Seeing More Than Green
When we look at a plant, we see green. But an Earth observation (EO) satellite sees a complex language of light. These satellites are equipped with multispectral sensors that capture wavelengths far beyond what the human eye can perceive, particularly
in the near-infrared (NIR) spectrum. Healthy, thriving plants are masters of light manipulation. Their chlorophyll pigments absorb red light for photosynthesis but strongly reflect near-infrared light. Stressed or unhealthy plants, on the other hand, do the opposite. This simple principle is the key to how satellites can diagnose plant health from hundreds of kilometres away. By comparing the amount of red light absorbed to the amount of NIR light reflected, scientists can create a 'greenness' score for every patch of land.
The Power of NDVI
The most common tool for this analysis is the Normalized Difference Vegetation Index (NDVI). It's a straightforward calculation using satellite data: (NIR - Red) / (NIR + Red). The resulting value, ranging from -1 to +1, provides a clear indicator of vegetation density and health. A high NDVI value (close to +1) signifies lush, dense, and healthy vegetation. A low value near zero suggests sparse or stressed plants, while negative values typically represent water or barren land. For farmers and environmental managers, an NDVI map is like a diagnostic chart for the landscape. Colour-coded maps instantly reveal which areas are thriving (dark green) and which are struggling (yellow or red), often flagging problems like drought stress, disease, or nutrient deficiencies weeks before they become visible to the naked eye.
A Health Check-Up From Orbit
This technology is revolutionising agriculture in India and around the world. Since the launch of its first operational remote sensing satellite in 1988, India has used this data for a wide range of applications, including crop production forecasting, drought assessment, and precision farming. Farmers can use satellite insights to apply water and fertilizer more efficiently—a practice known as variable-rate application—by targeting only the struggling zones in a field. This not only saves resources but also improves crop yields. Beyond just health, satellites equipped with Synthetic Aperture Radar (SAR) can even monitor crops through clouds and at night, providing crucial information on soil moisture and tracking crop growth cycles from sowing to harvest.

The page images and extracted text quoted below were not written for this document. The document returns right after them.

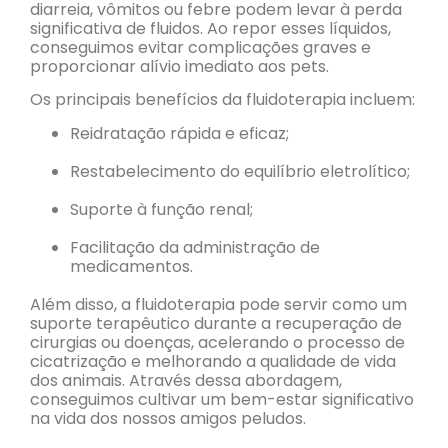
diarreia, vômitos ou febre podem levar à perda
significativa de fluidos. Ao repor esses líquidos,
conseguimos evitar complicações graves e
proporcionar alívio imediato aos pets.
Os principais benefícios da fluidoterapia incluem:
Reidratação rápida e eficaz;
Restabelecimento do equilíbrio eletrolítico;
Suporte à função renal;
Facilitação da administração de
medicamentos.
Além disso, a fluidoterapia pode servir como um
suporte terapêutico durante a recuperação de
cirurgias ou doenças, acelerando o processo de
cicatrização e melhorando a qualidade de vida
dos animais. Através dessa abordagem,
conseguimos cultivar um bem-estar significativo
na vida dos nossos amigos peludos.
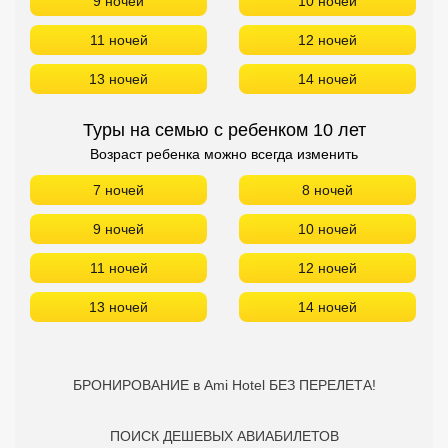
9 ночей
10 ночей
11 ночей
12 ночей
13 ночей
14 ночей
Туры на семью с ребенком 10 лет
Возраст ребенка можно всегда изменить
7 ночей
8 ночей
9 ночей
10 ночей
11 ночей
12 ночей
13 ночей
14 ночей
БРОНИРОВАНИЕ в Ami Hotel БЕЗ ПЕРЕЛЕТА!
ПОИСК ДЕШЕВЫХ АВИАБИЛЕТОВ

Listening to Plants Photosynthesise
The latest frontier in satellite monitoring is even more subtle. Scientists can now detect Solar-Induced chlorophyll Fluorescence (SIF), a faint glow that plants emit during photosynthesis. This signal is a direct indicator of photosynthetic activity. When a plant is stressed—by drought, for example—its rate of photosynthesis slows down, and this faint glow diminishes before there are any other visible signs of distress. Missions like the European Space Agency's FLEX satellite, which launched in September 2026, are specifically designed to map this fluorescence globally. This data provides an unprecedented, near-instantaneous measure of plant health and productivity, offering a powerful tool for monitoring drought and understanding how ecosystems respond to climate change.
Guardians of Global Ecosystems
The applications of this technology extend far beyond the farm. For environmental scientists and governments, EO satellites are indispensable tools for managing our planet's natural resources. They provide consistent, large-scale data for tracking deforestation, especially in remote areas like the Amazon. By comparing images over time, authorities can detect illegal logging and monitor the health of vital carbon sinks. This data also helps in assessing wildfire risk by identifying areas with dry, stressed vegetation. After a fire, satellites can map the extent of the damage and monitor the ecosystem's recovery. On a global scale, this continuous stream of information is crucial for understanding the carbon cycle and the widespread impact of climate change on the world's vegetation.